— What needs to be done —
Please set down every entry from the listing below, word for word.
☆ ☆ ☆ ☆ ☆ ☆ ☆
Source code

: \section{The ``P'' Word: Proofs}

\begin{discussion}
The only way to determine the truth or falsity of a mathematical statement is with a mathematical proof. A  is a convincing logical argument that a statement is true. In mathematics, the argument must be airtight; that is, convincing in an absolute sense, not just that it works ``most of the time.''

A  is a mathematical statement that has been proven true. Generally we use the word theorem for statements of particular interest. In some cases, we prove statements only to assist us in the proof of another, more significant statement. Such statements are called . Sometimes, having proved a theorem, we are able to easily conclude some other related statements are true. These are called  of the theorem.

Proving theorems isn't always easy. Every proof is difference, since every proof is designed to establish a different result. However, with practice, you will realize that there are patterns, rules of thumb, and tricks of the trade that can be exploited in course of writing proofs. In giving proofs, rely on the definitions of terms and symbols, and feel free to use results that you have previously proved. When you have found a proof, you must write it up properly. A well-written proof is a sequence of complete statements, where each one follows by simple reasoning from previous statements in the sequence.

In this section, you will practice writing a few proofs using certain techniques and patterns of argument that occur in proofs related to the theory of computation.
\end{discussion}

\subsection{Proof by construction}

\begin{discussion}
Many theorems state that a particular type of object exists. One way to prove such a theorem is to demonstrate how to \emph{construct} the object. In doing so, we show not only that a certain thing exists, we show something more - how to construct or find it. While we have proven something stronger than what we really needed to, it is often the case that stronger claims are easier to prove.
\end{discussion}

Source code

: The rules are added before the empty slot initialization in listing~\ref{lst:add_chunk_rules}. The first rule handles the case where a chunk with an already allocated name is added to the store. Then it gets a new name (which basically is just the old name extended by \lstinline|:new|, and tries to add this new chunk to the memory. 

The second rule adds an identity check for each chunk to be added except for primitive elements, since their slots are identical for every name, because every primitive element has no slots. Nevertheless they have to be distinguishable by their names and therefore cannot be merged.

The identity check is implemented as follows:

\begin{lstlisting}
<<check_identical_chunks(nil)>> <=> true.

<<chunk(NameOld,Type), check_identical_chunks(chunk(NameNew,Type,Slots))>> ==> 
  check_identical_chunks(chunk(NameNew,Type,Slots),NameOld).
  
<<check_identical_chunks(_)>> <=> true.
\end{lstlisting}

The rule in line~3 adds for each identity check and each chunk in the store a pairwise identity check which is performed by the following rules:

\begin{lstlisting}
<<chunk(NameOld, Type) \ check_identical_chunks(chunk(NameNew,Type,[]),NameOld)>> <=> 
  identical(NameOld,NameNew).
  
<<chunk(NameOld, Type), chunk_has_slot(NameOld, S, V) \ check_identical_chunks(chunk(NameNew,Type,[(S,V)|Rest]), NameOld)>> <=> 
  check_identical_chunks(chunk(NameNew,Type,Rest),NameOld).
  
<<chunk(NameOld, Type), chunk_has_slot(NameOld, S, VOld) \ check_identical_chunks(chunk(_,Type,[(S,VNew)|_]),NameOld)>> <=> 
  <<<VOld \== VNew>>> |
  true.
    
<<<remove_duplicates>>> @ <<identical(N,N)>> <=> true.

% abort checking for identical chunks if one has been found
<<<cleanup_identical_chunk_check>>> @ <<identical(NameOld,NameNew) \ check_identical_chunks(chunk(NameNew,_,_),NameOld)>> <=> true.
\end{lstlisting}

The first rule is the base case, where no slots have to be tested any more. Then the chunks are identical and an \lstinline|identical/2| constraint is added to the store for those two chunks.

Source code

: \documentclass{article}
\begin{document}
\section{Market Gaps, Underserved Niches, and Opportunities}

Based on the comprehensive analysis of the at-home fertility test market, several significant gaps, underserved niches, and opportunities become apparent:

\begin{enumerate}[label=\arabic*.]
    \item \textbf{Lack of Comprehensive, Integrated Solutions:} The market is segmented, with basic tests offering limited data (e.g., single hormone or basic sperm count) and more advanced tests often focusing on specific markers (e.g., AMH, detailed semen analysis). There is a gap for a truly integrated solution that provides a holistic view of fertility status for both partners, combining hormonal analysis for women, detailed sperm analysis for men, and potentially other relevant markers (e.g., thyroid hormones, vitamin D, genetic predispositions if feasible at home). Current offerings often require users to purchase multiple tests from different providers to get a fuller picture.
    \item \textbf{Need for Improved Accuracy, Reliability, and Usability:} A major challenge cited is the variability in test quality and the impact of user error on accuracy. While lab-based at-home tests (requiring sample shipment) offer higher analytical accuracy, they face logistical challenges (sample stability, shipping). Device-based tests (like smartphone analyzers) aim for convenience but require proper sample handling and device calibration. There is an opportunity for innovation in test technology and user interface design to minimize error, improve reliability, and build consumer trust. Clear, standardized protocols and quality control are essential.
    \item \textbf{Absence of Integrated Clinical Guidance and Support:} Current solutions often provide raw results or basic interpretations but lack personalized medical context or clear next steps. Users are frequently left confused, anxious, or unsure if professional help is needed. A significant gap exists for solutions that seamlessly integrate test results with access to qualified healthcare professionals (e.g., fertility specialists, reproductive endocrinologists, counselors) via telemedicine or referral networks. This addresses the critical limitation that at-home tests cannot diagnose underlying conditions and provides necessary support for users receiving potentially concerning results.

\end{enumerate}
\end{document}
☆ ☆ ☆ ☆ ☆ ☆ ☆
— Task answer —
Source code

: \section{The ``P'' Word: Proofs}

\begin{discussion}
The only way to determine the truth or falsity of a mathematical statement is with a mathematical proof. A  is a convincing logical argument that a statement is true. In mathematics, the argument must be airtight; that is, convincing in an absolute sense, not just that it works ``most of the time.''

A  is a mathematical statement that has been proven true. Generally we use the word theorem for statements of particular interest. In some cases, we prove statements only to assist us in the proof of another, more significant statement. Such statements are called . Sometimes, having proved a theorem, we are able to easily conclude some other related statements are true. These are called  of the theorem.

Proving theorems isn't always easy. Every proof is difference, since every proof is designed to establish a different result. However, with practice, you will realize that there are patterns, rules of thumb, and tricks of the trade that can be exploited in course of writing proofs. In giving proofs, rely on the definitions of terms and symbols, and feel free to use results that you have previously proved. When you have found a proof, you must write it up properly. A well-written proof is a sequence of complete statements, where each one follows by simple reasoning from previous statements in the sequence.

In this section, you will practice writing a few proofs using certain techniques and patterns of argument that occur in proofs related to the theory of computation.
\end{discussion}

\subsection{Proof by construction}

\begin{discussion}
Many theorems state that a particular type of object exists. One way to prove such a theorem is to demonstrate how to \emph{construct} the object. In doing so, we show not only that a certain thing exists, we show something more - how to construct or find it. While we have proven something stronger than what we really needed to, it is often the case that stronger claims are easier to prove.
\end{discussion}

Source code

: The rules are added before the empty slot initialization in listing~\ref{lst:add_chunk_rules}. The first rule handles the case where a chunk with an already allocated name is added to the store. Then it gets a new name (which basically is just the old name extended by \lstinline|:new|, and tries to add this new chunk to the memory. 

The second rule adds an identity check for each chunk to be added except for primitive elements, since their slots are identical for every name, because every primitive element has no slots. Nevertheless they have to be distinguishable by their names and therefore cannot be merged.

The identity check is implemented as follows:

\begin{lstlisting}
<<check_identical_chunks(nil)>> <=> true.

<<chunk(NameOld,Type), check_identical_chunks(chunk(NameNew,Type,Slots))>> ==> 
  check_identical_chunks(chunk(NameNew,Type,Slots),NameOld).
  
<<check_identical_chunks(_)>> <=> true.
\end{lstlisting}

The rule in line~3 adds for each identity check and each chunk in the store a pairwise identity check which is performed by the following rules:

\begin{lstlisting}
<<chunk(NameOld, Type) \ check_identical_chunks(chunk(NameNew,Type,[]),NameOld)>> <=> 
  identical(NameOld,NameNew).
  
<<chunk(NameOld, Type), chunk_has_slot(NameOld, S, V) \ check_identical_chunks(chunk(NameNew,Type,[(S,V)|Rest]), NameOld)>> <=> 
  check_identical_chunks(chunk(NameNew,Type,Rest),NameOld).
  
<<chunk(NameOld, Type), chunk_has_slot(NameOld, S, VOld) \ check_identical_chunks(chunk(_,Type,[(S,VNew)|_]),NameOld)>> <=> 
  <<<VOld \== VNew>>> |
  true.
    
<<<remove_duplicates>>> @ <<identical(N,N)>> <=> true.

% abort checking for identical chunks if one has been found
<<<cleanup_identical_chunk_check>>> @ <<identical(NameOld,NameNew) \ check_identical_chunks(chunk(NameNew,_,_),NameOld)>> <=> true.
\end{lstlisting}

The first rule is the base case, where no slots have to be tested any more. Then the chunks are identical and an \lstinline|identical/2| constraint is added to the store for those two chunks.

Source code

: \documentclass{article}
\begin{document}
\section{Market Gaps, Underserved Niches, and Opportunities}

Based on the comprehensive analysis of the at-home fertility test market, several significant gaps, underserved niches, and opportunities become apparent:

\begin{enumerate}[label=\arabic*.]
    \item \textbf{Lack of Comprehensive, Integrated Solutions:} The market is segmented, with basic tests offering limited data (e.g., single hormone or basic sperm count) and more advanced tests often focusing on specific markers (e.g., AMH, detailed semen analysis). There is a gap for a truly integrated solution that provides a holistic view of fertility status for both partners, combining hormonal analysis for women, detailed sperm analysis for men, and potentially other relevant markers (e.g., thyroid hormones, vitamin D, genetic predispositions if feasible at home). Current offerings often require users to purchase multiple tests from different providers to get a fuller picture.
    \item \textbf{Need for Improved Accuracy, Reliability, and Usability:} A major challenge cited is the variability in test quality and the impact of user error on accuracy. While lab-based at-home tests (requiring sample shipment) offer higher analytical accuracy, they face logistical challenges (sample stability, shipping). Device-based tests (like smartphone analyzers) aim for convenience but require proper sample handling and device calibration. There is an opportunity for innovation in test technology and user interface design to minimize error, improve reliability, and build consumer trust. Clear, standardized protocols and quality control are essential.
    \item \textbf{Absence of Integrated Clinical Guidance and Support:} Current solutions often provide raw results or basic interpretations but lack personalized medical context or clear next steps. Users are frequently left confused, anxious, or unsure if professional help is needed. A significant gap exists for solutions that seamlessly integrate test results with access to qualified healthcare professionals (e.g., fertility specialists, reproductive endocrinologists, counselors) via telemedicine or referral networks. This addresses the critical limitation that at-home tests cannot diagnose underlying conditions and provides necessary support for users receiving potentially concerning results.

\end{enumerate}
\end{document}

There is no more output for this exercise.